Description of the task: Lay out every line of text in the records as a Markdown table with the columns Row and Line, numbering the lines in order and leaving out blank lines.
*****
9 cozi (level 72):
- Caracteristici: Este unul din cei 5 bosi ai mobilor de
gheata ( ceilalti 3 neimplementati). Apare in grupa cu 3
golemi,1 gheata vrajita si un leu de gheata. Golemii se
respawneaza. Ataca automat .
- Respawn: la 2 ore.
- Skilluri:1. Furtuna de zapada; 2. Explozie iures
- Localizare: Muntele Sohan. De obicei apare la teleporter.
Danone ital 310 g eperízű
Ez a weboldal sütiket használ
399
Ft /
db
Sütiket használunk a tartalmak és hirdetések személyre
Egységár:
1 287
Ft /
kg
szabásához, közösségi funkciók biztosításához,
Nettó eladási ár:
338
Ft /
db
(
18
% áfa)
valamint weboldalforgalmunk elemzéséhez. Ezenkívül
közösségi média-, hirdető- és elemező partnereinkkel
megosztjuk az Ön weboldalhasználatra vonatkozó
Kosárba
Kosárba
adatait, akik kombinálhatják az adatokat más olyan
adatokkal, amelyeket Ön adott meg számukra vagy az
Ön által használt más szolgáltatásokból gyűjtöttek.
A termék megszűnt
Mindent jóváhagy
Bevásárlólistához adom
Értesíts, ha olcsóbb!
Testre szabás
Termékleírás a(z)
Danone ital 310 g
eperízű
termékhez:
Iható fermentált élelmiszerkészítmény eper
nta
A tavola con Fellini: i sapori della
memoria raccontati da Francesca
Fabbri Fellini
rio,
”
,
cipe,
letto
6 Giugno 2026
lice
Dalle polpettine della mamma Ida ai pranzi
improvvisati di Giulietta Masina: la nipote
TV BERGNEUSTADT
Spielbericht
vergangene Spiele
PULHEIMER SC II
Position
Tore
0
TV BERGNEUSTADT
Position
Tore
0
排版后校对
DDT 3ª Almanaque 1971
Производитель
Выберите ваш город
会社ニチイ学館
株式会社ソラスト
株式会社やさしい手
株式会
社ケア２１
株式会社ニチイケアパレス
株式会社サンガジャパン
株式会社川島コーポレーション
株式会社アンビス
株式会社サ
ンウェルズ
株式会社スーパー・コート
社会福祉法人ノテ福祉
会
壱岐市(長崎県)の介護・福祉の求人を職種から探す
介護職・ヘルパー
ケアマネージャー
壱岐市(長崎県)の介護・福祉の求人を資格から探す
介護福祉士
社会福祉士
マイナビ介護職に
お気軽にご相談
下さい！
*****
Response:
| Row | Line |
|---|---|
| 1 | 9 cozi (level 72): |
| 2 | - Caracteristici: Este unul din cei 5 bosi ai mobilor de |
| 3 | gheata ( ceilalti 3 neimplementati). Apare in grupa cu 3 |
| 4 | golemi,1 gheata vrajita si un leu de gheata. Golemii se |
| 5 | respawneaza. Ataca automat . |
| 6 | - Respawn: la 2 ore. |
| 7 | - Skilluri:1. Furtuna de zapada; 2. Explozie iures |
| 8 | - Localizare: Muntele Sohan. De obicei apare la teleporter. |
| 9 | Danone ital 310 g eperízű |
| 10 | Ez a weboldal sütiket használ |
| 11 | 399 |
| 12 | Ft / |
| 13 | db |
| 14 | Sütiket használunk a tartalmak és hirdetések személyre |
| 15 | Egységár: |
| 16 | 1 287 |
| 17 | Ft / |
| 18 | kg |
| 19 | szabásához, közösségi funkciók biztosításához, |
| 20 | Nettó eladási ár: |
| 21 | 338 |
| 22 | Ft / |
| 23 | db |
| 24 | ( |
| 25 | 18 |
| 26 | % áfa) |
| 27 | valamint weboldalforgalmunk elemzéséhez. Ezenkívül |
| 28 | közösségi média-, hirdető- és elemező partnereinkkel |
| 29 | megosztjuk az Ön weboldalhasználatra vonatkozó |
| 30 | Kosárba |
| 31 | Kosárba |
| 32 | adatait, akik kombinálhatják az adatokat más olyan |
| 33 | adatokkal, amelyeket Ön adott meg számukra vagy az |
| 34 | Ön által használt más szolgáltatásokból gyűjtöttek. |
| 35 | A termék megszűnt |
| 36 | Mindent jóváhagy |
| 37 | Bevásárlólistához adom |
| 38 | Értesíts, ha olcsóbb! |
| 39 | Testre szabás |
| 40 | Termékleírás a(z) |
| 41 | Danone ital 310 g |
| 42 | eperízű |
| 43 | termékhez: |
| 44 | Iható fermentált élelmiszerkészítmény eper |
| 45 | nta |
| 46 | A tavola con Fellini: i sapori della |
| 47 | memoria raccontati da Francesca |
| 48 | Fabbri Fellini |
| 49 | rio, |
| 50 | ” |
| 51 | , |
| 52 | cipe, |
| 53 | letto |
| 54 | 6 Giugno 2026 |
| 55 | lice |
| 56 | Dalle polpettine della mamma Ida ai pranzi |
| 57 | improvvisati di Giulietta Masina: la nipote |
| 58 | TV BERGNEUSTADT |
| 59 | Spielbericht |
| 60 | vergangene Spiele |
| 61 | PULHEIMER SC II |
| 62 | Position |
| 63 | Tore |
| 64 | 0 |
| 65 | TV BERGNEUSTADT |
| 66 | Position |
| 67 | Tore |
| 68 | 0 |
| 69 | 排版后校对 |
| 70 | DDT 3ª Almanaque 1971 |
| 71 | Производитель |
| 72 | Выберите ваш город |
| 73 | 会社ニチイ学館 |
| 74 | 株式会社ソラスト |
| 75 | 株式会社やさしい手 |
| 76 | 株式会 |
| 77 | 社ケア２１ |
| 78 | 株式会社ニチイケアパレス |
| 79 | 株式会社サンガジャパン |
| 80 | 株式会社川島コーポレーション |
| 81 | 株式会社アンビス |
| 82 | 株式会社サ |
| 83 | ンウェルズ |
| 84 | 株式会社スーパー・コート |
| 85 | 社会福祉法人ノテ福祉 |
| 86 | 会 |
| 87 | 壱岐市(長崎県)の介護・福祉の求人を職種から探す |
| 88 | 介護職・ヘルパー |
| 89 | ケアマネージャー |
| 90 | 壱岐市(長崎県)の介護・福祉の求人を資格から探す |
| 91 | 介護福祉士 |
| 92 | 社会福祉士 |
| 93 | マイナビ介護職に |
| 94 | お気軽にご相談 |
| 95 | 下さい！ |